Minotaurs, Medusas and monsters made their way to the historic Capitale Ballroom this past weekend to engage in All Hallows’ Eve traditions both ancient and modern. In its Celtic origins, Halloween was a night of delicate paradox—mortals masqueraded as the monstrous in hopes of warding off malevolent forces in the coming bitter winter.
The significance of the venue, erected in 1893, might have added a ghostly tang to the atmosphere as guests entered the Venetian glass and marble space filled to the rafters with past lives, but on this particular evening, the Capitale was transformed, through the machinations of Taipei-born fantasy architect Shien Lee, Creative Director of fetishistic performance group Dances of Vice, into the Temple of Medusa.

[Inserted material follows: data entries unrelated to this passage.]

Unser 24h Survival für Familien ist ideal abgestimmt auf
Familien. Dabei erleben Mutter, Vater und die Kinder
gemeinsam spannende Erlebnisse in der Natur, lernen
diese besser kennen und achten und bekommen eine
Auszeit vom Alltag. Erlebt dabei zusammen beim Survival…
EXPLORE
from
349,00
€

Medusa was the perfect apotropaic symbol for the occasion—a portrait of evil intended to rebuke evil. However, the night of “beastly bacchanal” designed by Lee and executed by Dances of Vice felt more like ritual than revelry.
Ancient Greek symbols were projected onto walls as erotic performers in elaborate disguises moved through their routines under a blanket of blue light. Some descended from the ceiling, wearing little but the ropes that bound them, while ghostly yet statuesque creatures, in the nude and painted, emerged from the corners of the stage. The performance included a surprisingly elegant display of Shibari, the Japanese art of erotic rope bondage, and Lee’s exquisite creative vision was evident throughout.
The crowd had come prepared; I, on the other hand, was underdressed for what turned out to be an adult party in the most earnest and elaborate sense of the term. “This is like the Met Gala of Halloween,” remarked one partier, gawking at the phantasmagorical regalia of the audience. There were minotaurs, with the bodies of men and the heads of bulls, and satyrs—lusty woodland gods wearing horned masks that covered their faces. Others came in the guise of Medusa, with serpentine headdresses.
This was an underworld populated by beautiful people disguised as slightly terrifying creatures and a company of highly talented performers. As the audience absorbed the artful display on stage and in mid-air, eerie and dissonant music rang in the background. All in all, the party in the main ballroom was only slightly Hadean and mostly harmless.
The “Pantheon of Pleasure” that waited upstairs for VIP ticket holders was the most otherworldly aspect of the event. The red-lit BDSM dungeon was advertised as being “fit for Aphrodite herself”—with a reassuring emphasis on respect for the limits, consent and agency of all involved.
As I ascended the stairs, I was nervous, unsure if seeing aggressive sexuality up close would make me uncomfortable. Upon entering the dungeon, there were two cages standing guard before a bar with leather couches. In the center stood a classic St. Andrews Cross, used for bondage in the BDSM tradition. A man wearing nothing but underwear was bound to the cross, getting whipped by two latex-clad dominatrixes. In the other room, a woman tied up a friend or perhaps a lover while an audience watched from the seats surrounding them.
In contrast to my initial misgivings, what I found was, for the most part, gentle and playful eroticism. While I was ostensibly in a sex dungeon, there was no nudity; the experience seemed more oriented toward exhibitionism and voyeurism. Some were there to participate, but many more were clearly there to have their elaborate and time-consuming costumes be observed, taking spots at the front of the room to peacock or pose like statues. Still others perched quietly in lounge chairs, observing the spectacle around them.
The entirety of the Temple of Medusa experience is a testament to Lee’s status as one of the preeminent nightlife impresarios in the New York club scene. It’s worth noting that this level of erotic immersion is not for everyone, but Dances of Vice has accrued a dedicated following in New York for good reason. For those searching for Dionysian frenzy in its most echt form—particularly experiences designed for the female gaze—Shien Lee’s highly curated productions are a must-see.